Blog - Rhea+Kaiser

Don’t stop marketing to farmers during a downturn - Rhea Kaiser

Written by Hubspot user | Jun 1, 2017 2:45:53 PM

Farmers expect you to ride through recessions with them, and need assurance you are there for the long haul

 

Recessions don’t last forever. But the damage marketers may inflict on their brands during a recession could.

When markets go down and stay down, companies hunker to weather the sagging economy. We see it in this current ag recession. Companies gouge marketing budgets, because it’s easier than cutting production costs or reducing head-count. They also tend to cut prices as a sales retention strategy, because it blocks the competition and supports the farmers.

While these tactics may help with this year’s bottom line, they may irreparably harm the long-term health of your brand and customer relationships.

Price cuts made too quickly, deeply or frequently could devalue your brand to the point where you’re stuck where you are even when the market comes back. Desperately slashing prices may seem empathetic; but it also preconditions customers to expect discounts or price cuts across your portfolio, not just on your loss-leader. In the age of heightened transparency, you also may be starting an unwanted price war with your competition.

Marketing silence erodes brand equity and potentially jeopardizes sales during and even after the recession. When brands go dark, you risk alienating your loyal customer-base – the farmers who are the source of enduring cashflow and organic growth. Your customers need to know you are stable and secure. Complete absence in the market suggests to them otherwise. Consider taking a scalpel to marketing budgets rather than an axe.

Homogenizing customers is short-sighted and derails the CRM. It also segments efforts in which your company has likely invested hundreds of thousands, if not millions of dollars. It’s easy to interpret more cautious decision-making as price sensitivity. Keep in mind, there is still a segment of farmers driven by value, even as they weigh the cost-benefit of every input and capital purchase. They’re making decisions that safeguard the long-term viability of their operation while optimizing short-term ROI. Don’t risk their loyalty or turn off new customers by lumping them in with the price buyers who will always be price buyers no matter where we are in ag economic cycles.

What can ag marketers do to ride-out a recession or get ready for a recovery?

1. Invest in market research. Get a read on customers’ (retailers’ or dealers’ and farmers’) perspectives and expectations of their post-recessionary world. If you don’t have the budgets for proprietary qualitative and quantitative, at least allocate some for social listening or seek input from trusted field reps.

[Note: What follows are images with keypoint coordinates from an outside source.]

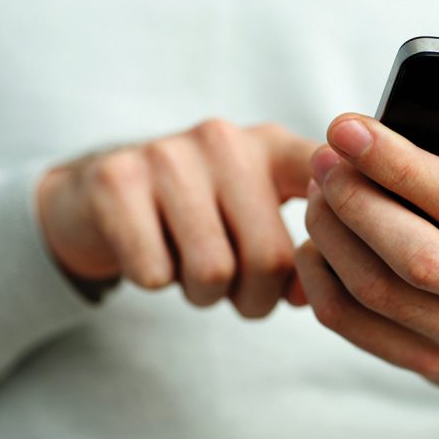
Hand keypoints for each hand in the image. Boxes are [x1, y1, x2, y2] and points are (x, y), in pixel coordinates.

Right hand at [37, 119, 317, 315]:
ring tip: (193, 272)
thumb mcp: (256, 215)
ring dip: (205, 295)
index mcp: (272, 146)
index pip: (326, 182)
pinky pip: (154, 273)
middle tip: (237, 292)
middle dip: (256, 298)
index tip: (329, 258)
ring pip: (213, 271)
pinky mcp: (117, 182)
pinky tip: (153, 254)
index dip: (337, 230)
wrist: (100, 198)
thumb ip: (301, 245)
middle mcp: (226, 140)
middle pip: (270, 257)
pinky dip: (156, 282)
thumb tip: (312, 290)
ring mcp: (169, 156)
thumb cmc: (200, 218)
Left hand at [297, 103, 438, 429]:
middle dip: (355, 200)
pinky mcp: (431, 365)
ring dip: (332, 235)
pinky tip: (316, 243)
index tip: (350, 128)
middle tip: (325, 159)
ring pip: (378, 291)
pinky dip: (323, 282)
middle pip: (414, 254)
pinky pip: (356, 327)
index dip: (400, 165)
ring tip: (318, 192)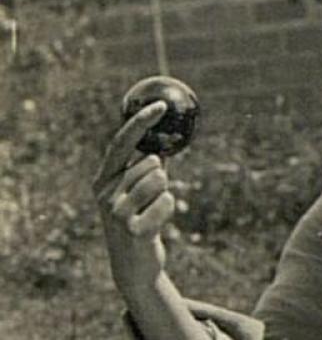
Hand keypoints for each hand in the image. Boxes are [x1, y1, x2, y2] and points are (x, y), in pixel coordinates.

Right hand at [92, 101, 173, 291]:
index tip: (161, 105)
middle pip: (151, 163)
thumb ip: (147, 166)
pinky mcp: (132, 229)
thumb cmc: (140, 220)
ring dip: (165, 194)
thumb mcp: (139, 191)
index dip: (140, 122)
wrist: (134, 265)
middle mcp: (104, 192)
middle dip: (160, 177)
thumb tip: (166, 139)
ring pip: (161, 180)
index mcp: (103, 179)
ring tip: (151, 212)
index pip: (121, 143)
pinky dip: (169, 210)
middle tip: (150, 200)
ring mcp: (116, 211)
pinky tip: (156, 225)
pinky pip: (168, 202)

Better yet, get out to the field yourself to see and hear farmers’ moods and needs first-hand. Schedule ride-alongs with sales reps. Spend a day or two with your dealers. Hang out with your agency or on-staff editors. Change the conversation at field events and farm shows – do as much (or more) listening as you do selling.

2. Re-evaluate and recondition your brand. Ensure your brand is positioned properly with the right target segments. Be so bold as to envision the post-recessionary customer and competitive environment. Nothing will revert exactly to the way it was before a recession. Start to imagine what the new normal will be, and be ready for it.

3. If you went silent, find your voice. Don’t wait for evidence of economic improvement. Ease back into the market to reconnect with your loyal customer base and move up the consideration set with prospects. It doesn’t require the same pre-recessionary spending levels or the same mix. It does require being empathetic, relevant and credible in the channels where farmers want to learn about and engage with brands.

If you stay in ag marketing long enough, you’ll likely see another boom-bust cycle or two in the ag economy. A cool head, a long- view and strategic approach to managing through the cycles ensures you do no harm to your brand, maintain strong customer relationships and can recover with the upturn faster than your competitors.